**What you are asked to do**
Start at the top line and retype the data exactly through to the end.

**Materials provided**
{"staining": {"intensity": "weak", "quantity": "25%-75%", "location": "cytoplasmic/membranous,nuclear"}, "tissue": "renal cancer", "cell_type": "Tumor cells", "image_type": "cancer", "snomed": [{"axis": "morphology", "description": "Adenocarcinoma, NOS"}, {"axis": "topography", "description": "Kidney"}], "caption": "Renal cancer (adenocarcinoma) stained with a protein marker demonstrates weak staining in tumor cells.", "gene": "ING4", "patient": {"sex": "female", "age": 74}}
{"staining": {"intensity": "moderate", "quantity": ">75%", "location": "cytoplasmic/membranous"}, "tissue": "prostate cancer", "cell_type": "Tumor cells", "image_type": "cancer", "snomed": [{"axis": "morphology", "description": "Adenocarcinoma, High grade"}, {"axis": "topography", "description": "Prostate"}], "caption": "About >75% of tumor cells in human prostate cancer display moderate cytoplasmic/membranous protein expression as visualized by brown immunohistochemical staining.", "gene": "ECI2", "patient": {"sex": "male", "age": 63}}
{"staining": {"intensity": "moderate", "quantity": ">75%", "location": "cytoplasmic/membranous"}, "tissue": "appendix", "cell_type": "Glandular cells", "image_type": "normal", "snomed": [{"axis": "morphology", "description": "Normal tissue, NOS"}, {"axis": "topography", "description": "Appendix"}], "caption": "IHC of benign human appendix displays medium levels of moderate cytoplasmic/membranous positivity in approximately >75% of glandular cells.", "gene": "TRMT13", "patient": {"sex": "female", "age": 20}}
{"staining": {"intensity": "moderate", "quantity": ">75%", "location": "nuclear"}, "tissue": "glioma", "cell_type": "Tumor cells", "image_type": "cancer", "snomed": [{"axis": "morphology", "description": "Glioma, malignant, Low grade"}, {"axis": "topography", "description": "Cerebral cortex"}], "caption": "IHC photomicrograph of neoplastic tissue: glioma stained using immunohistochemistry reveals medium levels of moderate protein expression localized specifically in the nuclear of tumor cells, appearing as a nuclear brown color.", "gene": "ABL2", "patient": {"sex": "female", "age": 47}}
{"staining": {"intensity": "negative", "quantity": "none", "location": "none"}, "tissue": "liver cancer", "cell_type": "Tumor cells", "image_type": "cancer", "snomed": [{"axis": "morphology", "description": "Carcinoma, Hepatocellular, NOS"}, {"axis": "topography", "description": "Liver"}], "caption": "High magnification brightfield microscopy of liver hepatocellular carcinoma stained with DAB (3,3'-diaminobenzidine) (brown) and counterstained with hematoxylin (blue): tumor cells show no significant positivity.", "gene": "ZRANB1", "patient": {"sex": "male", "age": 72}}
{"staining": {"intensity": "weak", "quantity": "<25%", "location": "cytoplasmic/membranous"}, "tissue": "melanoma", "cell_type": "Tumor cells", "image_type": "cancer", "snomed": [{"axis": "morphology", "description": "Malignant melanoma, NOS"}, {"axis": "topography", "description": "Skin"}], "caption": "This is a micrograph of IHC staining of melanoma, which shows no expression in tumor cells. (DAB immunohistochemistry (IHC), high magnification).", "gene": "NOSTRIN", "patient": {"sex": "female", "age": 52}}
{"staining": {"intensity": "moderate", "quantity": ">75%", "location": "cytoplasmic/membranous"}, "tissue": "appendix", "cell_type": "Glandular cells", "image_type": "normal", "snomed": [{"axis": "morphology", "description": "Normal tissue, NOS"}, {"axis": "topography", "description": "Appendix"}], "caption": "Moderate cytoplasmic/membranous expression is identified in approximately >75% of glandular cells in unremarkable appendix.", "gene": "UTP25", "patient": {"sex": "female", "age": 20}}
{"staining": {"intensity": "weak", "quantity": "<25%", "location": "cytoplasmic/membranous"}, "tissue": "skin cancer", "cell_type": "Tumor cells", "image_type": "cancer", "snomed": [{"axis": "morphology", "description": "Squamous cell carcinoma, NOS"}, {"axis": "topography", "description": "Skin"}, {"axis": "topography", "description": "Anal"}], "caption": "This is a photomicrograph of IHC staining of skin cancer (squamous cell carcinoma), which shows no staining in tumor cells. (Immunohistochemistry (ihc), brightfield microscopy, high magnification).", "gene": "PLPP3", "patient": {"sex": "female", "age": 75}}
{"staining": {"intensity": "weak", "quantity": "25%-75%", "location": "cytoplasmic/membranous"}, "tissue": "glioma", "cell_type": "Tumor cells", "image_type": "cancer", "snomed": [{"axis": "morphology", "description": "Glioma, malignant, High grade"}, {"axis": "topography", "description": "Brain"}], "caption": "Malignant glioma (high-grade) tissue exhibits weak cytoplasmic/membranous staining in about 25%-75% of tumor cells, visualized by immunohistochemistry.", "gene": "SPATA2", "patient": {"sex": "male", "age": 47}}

**Written solution**
{"staining": {"intensity": "weak", "quantity": "25%-75%", "location": "cytoplasmic/membranous,nuclear"}, "tissue": "renal cancer", "cell_type": "Tumor cells", "image_type": "cancer", "snomed": [{"axis": "morphology", "description": "Adenocarcinoma, NOS"}, {"axis": "topography", "description": "Kidney"}], "caption": "Renal cancer (adenocarcinoma) stained with a protein marker demonstrates weak staining in tumor cells.", "gene": "ING4", "patient": {"sex": "female", "age": 74}}
{"staining": {"intensity": "moderate", "quantity": ">75%", "location": "cytoplasmic/membranous"}, "tissue": "prostate cancer", "cell_type": "Tumor cells", "image_type": "cancer", "snomed": [{"axis": "morphology", "description": "Adenocarcinoma, High grade"}, {"axis": "topography", "description": "Prostate"}], "caption": "About >75% of tumor cells in human prostate cancer display moderate cytoplasmic/membranous protein expression as visualized by brown immunohistochemical staining.", "gene": "ECI2", "patient": {"sex": "male", "age": 63}}
{"staining": {"intensity": "moderate", "quantity": ">75%", "location": "cytoplasmic/membranous"}, "tissue": "appendix", "cell_type": "Glandular cells", "image_type": "normal", "snomed": [{"axis": "morphology", "description": "Normal tissue, NOS"}, {"axis": "topography", "description": "Appendix"}], "caption": "IHC of benign human appendix displays medium levels of moderate cytoplasmic/membranous positivity in approximately >75% of glandular cells.", "gene": "TRMT13", "patient": {"sex": "female", "age": 20}}
{"staining": {"intensity": "moderate", "quantity": ">75%", "location": "nuclear"}, "tissue": "glioma", "cell_type": "Tumor cells", "image_type": "cancer", "snomed": [{"axis": "morphology", "description": "Glioma, malignant, Low grade"}, {"axis": "topography", "description": "Cerebral cortex"}], "caption": "IHC photomicrograph of neoplastic tissue: glioma stained using immunohistochemistry reveals medium levels of moderate protein expression localized specifically in the nuclear of tumor cells, appearing as a nuclear brown color.", "gene": "ABL2", "patient": {"sex": "female", "age": 47}}
{"staining": {"intensity": "negative", "quantity": "none", "location": "none"}, "tissue": "liver cancer", "cell_type": "Tumor cells", "image_type": "cancer", "snomed": [{"axis": "morphology", "description": "Carcinoma, Hepatocellular, NOS"}, {"axis": "topography", "description": "Liver"}], "caption": "High magnification brightfield microscopy of liver hepatocellular carcinoma stained with DAB (3,3'-diaminobenzidine) (brown) and counterstained with hematoxylin (blue): tumor cells show no significant positivity.", "gene": "ZRANB1", "patient": {"sex": "male", "age": 72}}
{"staining": {"intensity": "weak", "quantity": "<25%", "location": "cytoplasmic/membranous"}, "tissue": "melanoma", "cell_type": "Tumor cells", "image_type": "cancer", "snomed": [{"axis": "morphology", "description": "Malignant melanoma, NOS"}, {"axis": "topography", "description": "Skin"}], "caption": "This is a micrograph of IHC staining of melanoma, which shows no expression in tumor cells. (DAB immunohistochemistry (IHC), high magnification).", "gene": "NOSTRIN", "patient": {"sex": "female", "age": 52}}
{"staining": {"intensity": "moderate", "quantity": ">75%", "location": "cytoplasmic/membranous"}, "tissue": "appendix", "cell_type": "Glandular cells", "image_type": "normal", "snomed": [{"axis": "morphology", "description": "Normal tissue, NOS"}, {"axis": "topography", "description": "Appendix"}], "caption": "Moderate cytoplasmic/membranous expression is identified in approximately >75% of glandular cells in unremarkable appendix.", "gene": "UTP25", "patient": {"sex": "female", "age": 20}}
{"staining": {"intensity": "weak", "quantity": "<25%", "location": "cytoplasmic/membranous"}, "tissue": "skin cancer", "cell_type": "Tumor cells", "image_type": "cancer", "snomed": [{"axis": "morphology", "description": "Squamous cell carcinoma, NOS"}, {"axis": "topography", "description": "Skin"}, {"axis": "topography", "description": "Anal"}], "caption": "This is a photomicrograph of IHC staining of skin cancer (squamous cell carcinoma), which shows no staining in tumor cells. (Immunohistochemistry (ihc), brightfield microscopy, high magnification).", "gene": "PLPP3", "patient": {"sex": "female", "age": 75}}
{"staining": {"intensity": "weak", "quantity": "25%-75%", "location": "cytoplasmic/membranous"}, "tissue": "glioma", "cell_type": "Tumor cells", "image_type": "cancer", "snomed": [{"axis": "morphology", "description": "Glioma, malignant, High grade"}, {"axis": "topography", "description": "Brain"}], "caption": "Malignant glioma (high-grade) tissue exhibits weak cytoplasmic/membranous staining in about 25%-75% of tumor cells, visualized by immunohistochemistry.", "gene": "SPATA2", "patient": {"sex": "male", "age": 47}}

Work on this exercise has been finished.